Friday, November 4, 2009
First Friday
The Sorrowful Mysteries
Isaiah 29:17-24
Psalm 27:1, 4, 13-14
Matthew 9:27-31
Jesus heals the blind every day. Jesus heals the blind heart that refuses to see what it does to others. He opens the eyes of those who cannot see their brothers and sisters in the people who surround them.
We are all blind in one way or another. We are all lost and lame and hurting. Jesus is there, if we call on Him and believe in Him to heal us. He will help us to be well physically. But more importantly, He will teach us to love, generously, overwhelmingly, powerfully. Jesus loves us from blindness to blinding sight and then He love us into action.
But there is a catch: He does so only if we believe in Him and believe that He will do so. He is such a loving Lord that He won’t heal us unless we allow our free wills to let Him into our lives. We must believe in Him unquestioningly and completely, trusting all that we have and all that we are to Him. And it is part of our blindness that we can't see the goodness of what He has in store for us.
In Friday’s gospel Jesus gives sight to two blind men.

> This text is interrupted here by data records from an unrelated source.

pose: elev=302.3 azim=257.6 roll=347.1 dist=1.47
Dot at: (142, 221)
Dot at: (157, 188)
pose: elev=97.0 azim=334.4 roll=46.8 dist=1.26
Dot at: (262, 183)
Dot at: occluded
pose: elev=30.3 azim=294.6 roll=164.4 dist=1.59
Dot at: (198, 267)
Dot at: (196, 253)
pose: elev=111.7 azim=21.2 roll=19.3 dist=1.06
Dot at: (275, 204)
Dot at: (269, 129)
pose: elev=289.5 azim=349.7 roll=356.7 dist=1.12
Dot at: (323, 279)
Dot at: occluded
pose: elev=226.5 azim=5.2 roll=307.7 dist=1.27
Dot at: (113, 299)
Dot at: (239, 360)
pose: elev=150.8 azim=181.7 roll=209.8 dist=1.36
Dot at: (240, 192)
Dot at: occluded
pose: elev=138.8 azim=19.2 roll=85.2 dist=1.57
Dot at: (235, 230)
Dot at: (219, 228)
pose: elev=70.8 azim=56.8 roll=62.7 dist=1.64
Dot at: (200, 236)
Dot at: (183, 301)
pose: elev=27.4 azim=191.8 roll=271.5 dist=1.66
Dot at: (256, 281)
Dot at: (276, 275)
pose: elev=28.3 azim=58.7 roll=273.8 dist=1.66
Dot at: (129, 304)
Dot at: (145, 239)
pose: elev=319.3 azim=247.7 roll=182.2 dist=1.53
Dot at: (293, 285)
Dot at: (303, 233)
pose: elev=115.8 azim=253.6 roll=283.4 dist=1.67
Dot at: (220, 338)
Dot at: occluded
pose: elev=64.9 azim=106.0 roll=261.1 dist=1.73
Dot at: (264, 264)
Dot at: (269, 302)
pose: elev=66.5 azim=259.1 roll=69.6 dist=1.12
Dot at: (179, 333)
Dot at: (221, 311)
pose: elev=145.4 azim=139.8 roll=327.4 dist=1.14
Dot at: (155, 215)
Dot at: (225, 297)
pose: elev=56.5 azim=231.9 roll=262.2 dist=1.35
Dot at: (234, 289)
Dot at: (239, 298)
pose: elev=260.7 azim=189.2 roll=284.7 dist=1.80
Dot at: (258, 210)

After His death and resurrection He reveals Himself to the disciples on the road to Emmaus as well as in many other instances. Saul, soon to become Paul, is made blind and then Jesus gives his sight back to him and he sees the Truth clearly. For some of us, we are made to see, only to become blind once more to be healed by His amazing grace once again.
How does this happen? Through prayer, reconciliation, penance, and more prayer. So in this advent season, let us pray for sight that we may see and greet His coming, as Christ the Risen Lord, and as Christ the new-born babe.